_Problem statement_
What are the lines, copied exactly, from the one containing "grey tray [147,183,204,208] -> none" through the last line of the records below, both included?

_Image change detection data_
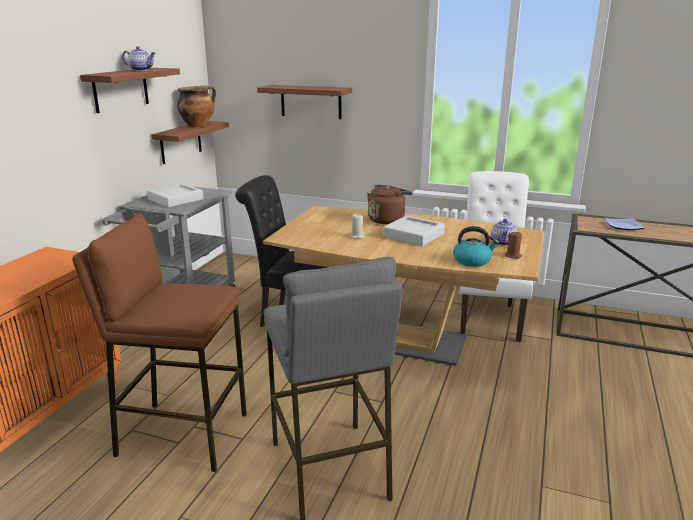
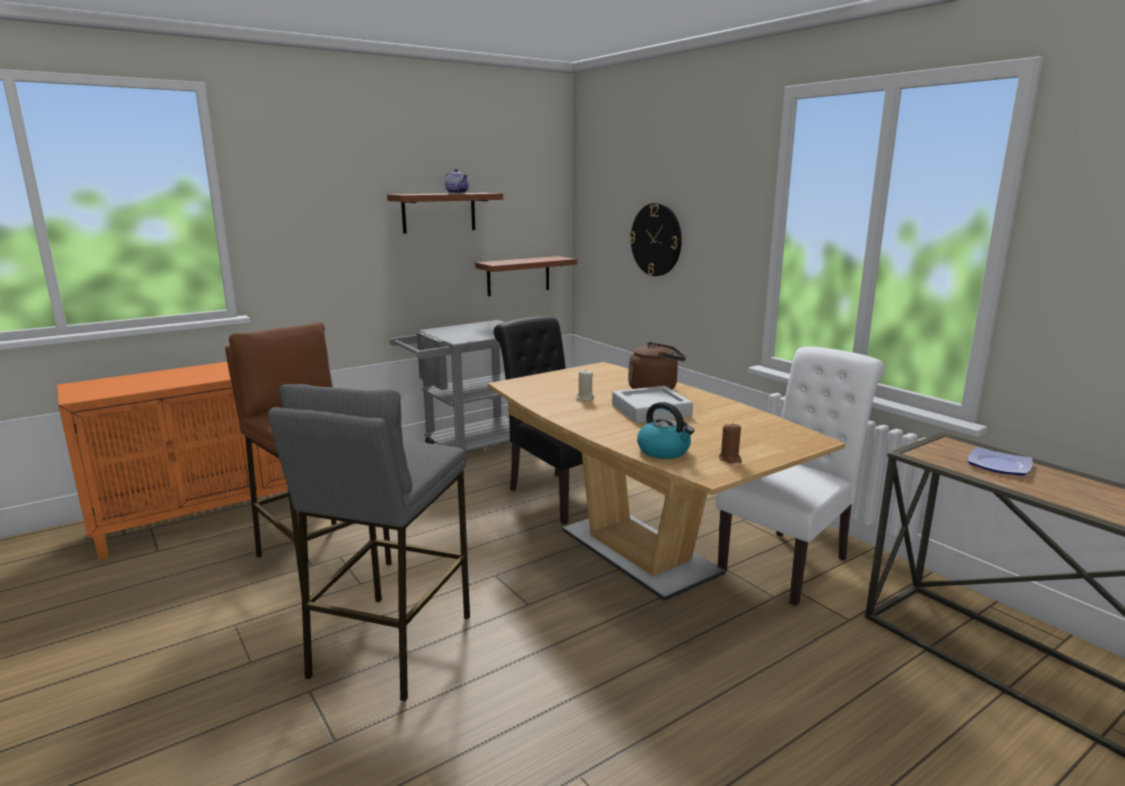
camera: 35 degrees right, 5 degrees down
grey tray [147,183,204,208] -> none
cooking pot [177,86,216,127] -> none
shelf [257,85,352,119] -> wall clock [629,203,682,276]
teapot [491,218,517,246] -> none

_Answer box_
grey tray [147,183,204,208] -> none
cooking pot [177,86,216,127] -> none
shelf [257,85,352,119] -> wall clock [629,203,682,276]
teapot [491,218,517,246] -> none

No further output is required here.